**Text block**.
****

Not only does a varied recommendation provide in itself for a richer user experience. Given the inherent uncertainty in user interest prediction –since it is based on implicit, incomplete evidence of interests, where the latter are moreover subject to change–, avoiding a too narrow array of choice is generally a good approach to enhance the chances that the user is pleased by at least some recommended item. Sales diversity may enhance businesses as well, leveraging revenues from market niches.

It is easy to increase novelty and diversity by giving up on accuracy; the challenge is to enhance these aspects while still achieving a fair match of the user’s interests. The goal is thus generally to enhance the balance in this trade-off, rather than just a diversity or novelty increase.

DiveRS 2011 aims to gather researchers and practitioners interested in the role of novelty and diversity in recommender systems. The workshop seeks to advance towards a better understanding of what novelty and diversity are, how they can improve the effectiveness of recommendation methods and the utility of their outputs. We aim to identify open problems, relevant research directions, and opportunities for innovation in the recommendation business. The workshop seeks to stir further interest for these topics in the community, and stimulate the research and progress in this area.

****

**Data section**.
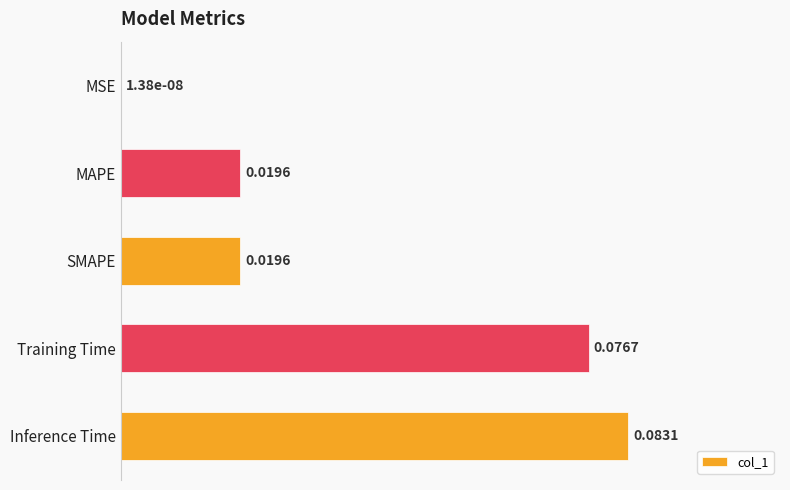

Which has a higher value, MSE or Training Time?

Training Time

****

**Job**. Continue the text about novelty and diversity in recommender systems from the point where it stops. The lines have nothing to do with the text about novelty and diversity in recommender systems.

**Response area**.
The abstract from “Fusion-based Recommender System for Improving Serendipity” by Kenta Oku, Fumio Hattori reads:

Recent work has focused on new measures that are beyond the accuracy of recommender systems. Serendipity, which is one of these measures, is defined as a measure that indicates how the recommender system can find unexpected and useful items for users. In this paper, we propose a Fusion-based Recommender System that aims to improve the serendipity of recommender systems. The system is based on the novel notion that the system finds new items, which have the mixed features of two user-input items, produced by mixing the two items together. The system consists of item-fusion methods and scoring methods. The item-fusion methods generate a recommendation list based on mixed features of two user-input items. Scoring methods are used to rank the recommendation list. This paper describes these methods and gives experimental results.

Interested yet? ;-)